Her smile froze, the way someone’s smile does when they’re mentally flipping coins between fight or flight.  Without missing a beat, she turned to the towering French waiter by her side and said, in clipped, elegant syllables, “Jean-Luc, I believe this gentleman is lost.  Would you kindly…redirect him?”

Paulie didn’t hear the rest because Jean-Luc had grabbed his elbow with the precision of someone who hadn’t just earned a tip tonight but had earned all the tips, forever.  Paulie found himself rehomed curbside faster than you could say hors d’oeuvres.

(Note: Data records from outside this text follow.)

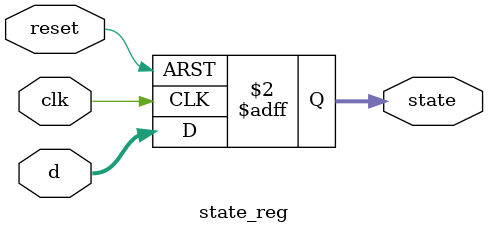
<source format=sv>
`timescale 1ns / 1ps


module state_reg(
        input logic clk, 
        input logic reset,
        input logic [3:0] d,
        output logic [3:0] state
    );
    
    always_ff @ (posedge clk, posedge reset) begin
        if(reset) begin
            state <= 4'b0000;
        end
        else begin
            state <= d;
        end
    end
endmodule

</source>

He watched her through the window as she tossed back a glass of wine so red it looked like arterial punctuation.  Paulie muttered something half-hearted about “class warfare” and called an Uber, deciding then and there that rare birds weren’t for him. 

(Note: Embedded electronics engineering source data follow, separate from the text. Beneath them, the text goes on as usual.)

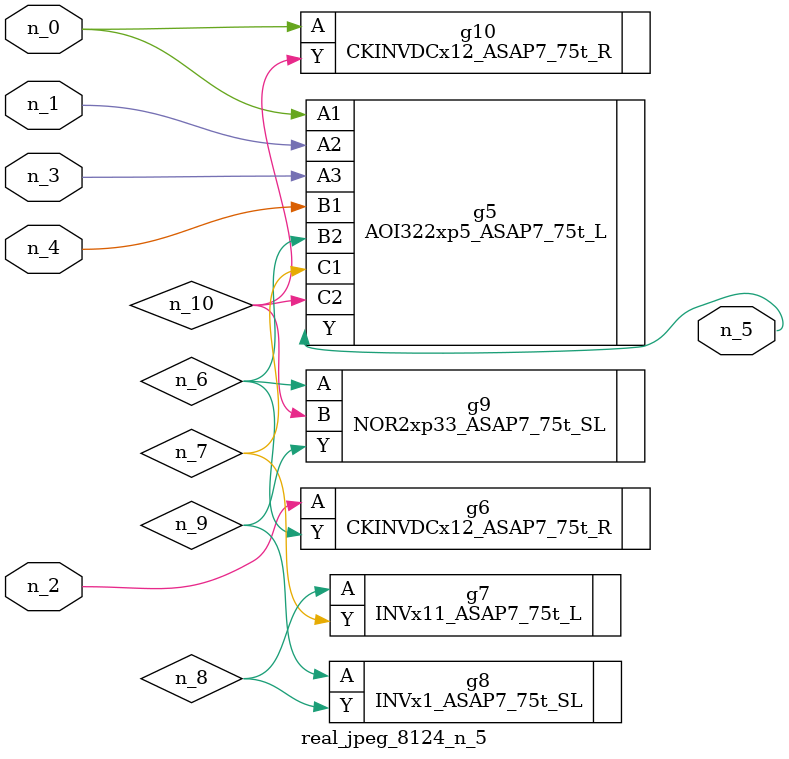
<source format=v>
module real_jpeg_8124_n_5 (n_4, n_0, n_1, n_2, n_3, n_5);

input n_4;
input n_0;
input n_1;
input n_2;
input n_3;

output n_5;

wire n_8;
wire n_6;
wire n_7;
wire n_10;
wire n_9;

AOI322xp5_ASAP7_75t_L g5 ( 
.A1(n_0),
.A2(n_1),
.A3(n_3),
.B1(n_4),
.B2(n_6),
.C1(n_7),
.C2(n_10),
.Y(n_5)
);

CKINVDCx12_ASAP7_75t_R g10 ( 
.A(n_0),
.Y(n_10)
);

CKINVDCx12_ASAP7_75t_R g6 ( 
.A(n_2),
.Y(n_6)
);

NOR2xp33_ASAP7_75t_SL g9 ( 
.A(n_6),
.B(n_10),
.Y(n_9)
);

INVx11_ASAP7_75t_L g7 ( 
.A(n_8),
.Y(n_7)
);

INVx1_ASAP7_75t_SL g8 ( 
.A(n_9),
.Y(n_8)
);


endmodule
</source>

“Back to the bar on 7th,” he told the driver.  And as he leaned back into the ripped leather seat, he decided that steak tartare tasted like chalk dipped in regret anyway. 

N.P.: “Head Spin – Signals Mix” – Collide

June 19, 2025

 

Behold, dear reader: June 19, 1947, the birthday of a true literary badass, Salman Rushdie, whose audacious prose – most electrifyingly The Satanic Verses – ignites global tempests and even a fatwa with its unapologetic defiance and razor-sharp storytelling.  Today we raise a glass to a titan who dances on the edge of controversy, weaving narratives that slash through the mundane with fearless brilliance.

Let’s take a minute to dive into the firestorm: that 1989 fatwa (I remember it well), a death sentence from Iran’s Ayatollah Khomeini, branded Rushdie a heretic for daring to blend sacred myth with profane imagination.  This was not long after the Pope had forbidden Catholics from seeing “The Last Temptation of Christ,” and as a fledgling writer, the notion that one could potentially write something so potent that it would be labeled verboten, even worthy of a death sentence by heads of state and religious leaders made the whole thing that much more appealing.  The fatwa was a global hunt, a shadow over his every step, yet this badass refused to cower.  Decades of exile, guarded existence, and relentless threats couldn’t muzzle him – he kept writing, kept provoking, kept living loud.

They almost got him on August 12, 2022: a knife attack in New York that stole his right eye, a brutal scar on his unyielding spirit.  Doctors fought to save him, and though the blade took his sight, it didn’t touch his badass soul.  With one eye and infinite grit, he rose again, pen in hand, declaring in his memoir Knife that silence is the enemy’s victory.  Fuck yes.  This man, now 78, stands unbroken, a testament to resilience.  Cheers to you, Salman, the unbreakable.